When healthy, Roy is an incredibly talented center capable of creating offense for himself and others, at times. While Ribeiro was guilty at times of over-passing and always looking for that perfect play for others, Roy is a player capable of that pass but also more than willing to put the puck on net -- something that frustrated the Stars over the years with Ribeiro.
While it seems opinions vary on just how capable he is defensively, there's no doubting that Roy is much more of a two-way forward than Ribeiro ever was. Roy played against tough competition last season with the Sabres while receiving decent offensive zone start, but nowhere near the level of easy minutes that Ribeiro enjoyed while his teammates took the brunt of the defensive responsibility. Roy is also a decent faceoff guy, not on the same level as Steve Ott but years ahead of where Ribeiro was.
More importantly, Roy fits much better into the role they tried to create for Ribeiro last year. Ribeiro received significant time on the power play and penalty kill last season and was ineffective, for the most part, at both of those jobs. Roy is a player known to be able to play in all situations, especially on the penalty kill, and will be part of a team looking to improve upon a historically bad power play last season -- one that was run primarily by Mike Ribeiro. It's a bit disingenuous to overlook the contributions of Ribeiro to the Stars over the years, but it's clear that he just did not provide the balance the team is looking for as Jamie Benn transitions into the top center on this team.
Joe Nieuwendyk spoke yesterday about how everyone now "fits into their ideal slots" and that is something that stood out the most about the Stars last season; players not playing where their talents say they should. Steve Ott was obviously not an ideal top-six option. Vernon Fiddler and Eric Nystrom were not good options as a "checking line" on the third line.

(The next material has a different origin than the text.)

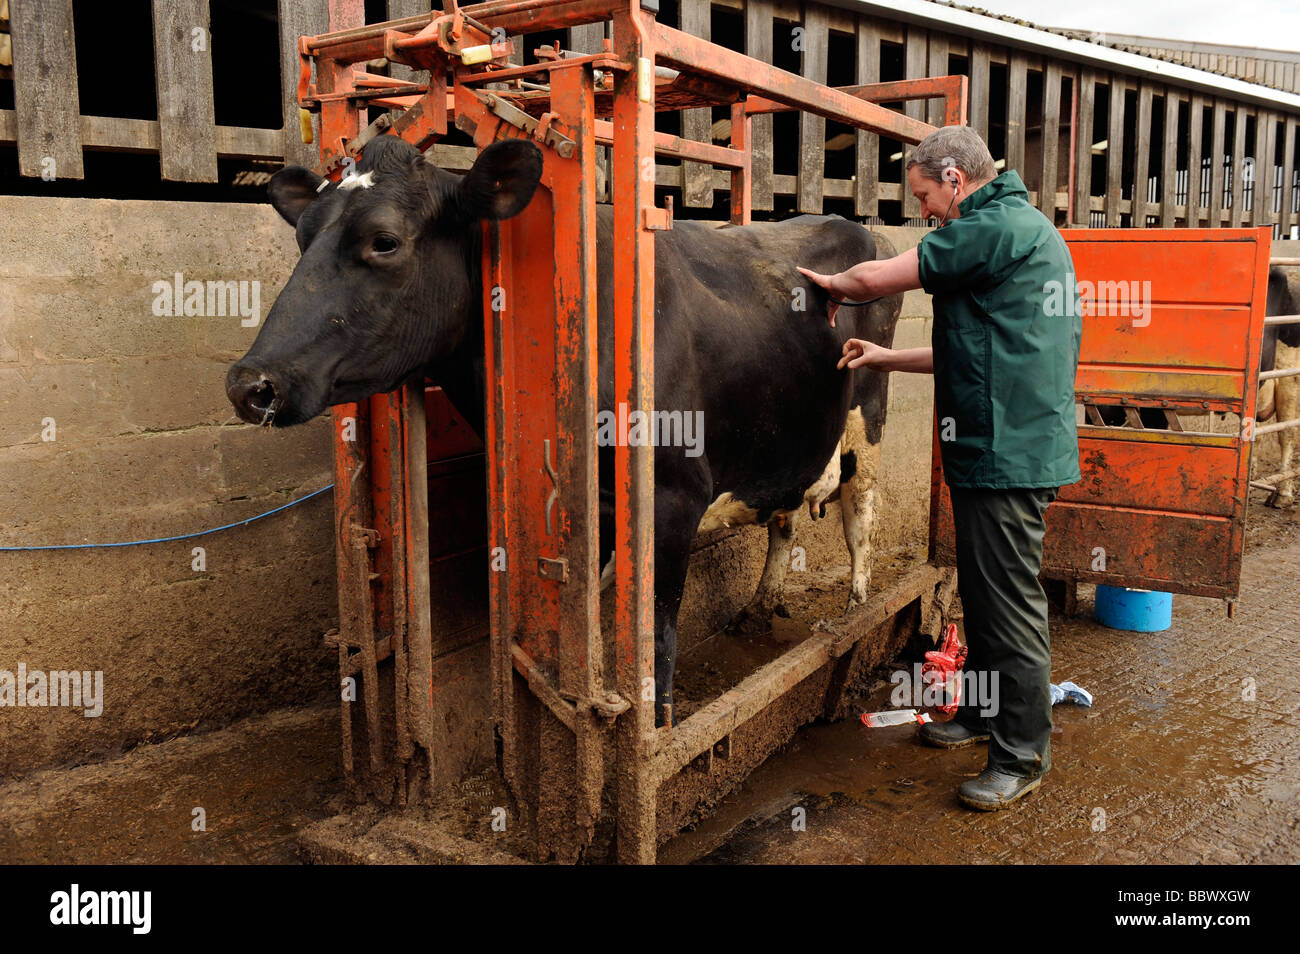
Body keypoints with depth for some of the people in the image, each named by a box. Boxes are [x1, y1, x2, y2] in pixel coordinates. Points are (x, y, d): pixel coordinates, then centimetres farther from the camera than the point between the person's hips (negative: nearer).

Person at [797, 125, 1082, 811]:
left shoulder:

If no other moves are made, we could see a lineup like this to start the season:
Eriksson - Benn - Ryder
Whitney - Roy - Fraser
Morrow - Eakin - Vincour
Nystrom - Fiddler - Garbutt
With options still open for other young players to force their way up as well. While this certainly isn't the greatest long-term option for the Stars, this is also a much more balanced group of forwards than the Stars ever had last season.
And that is exactly why Derek Roy was acquired.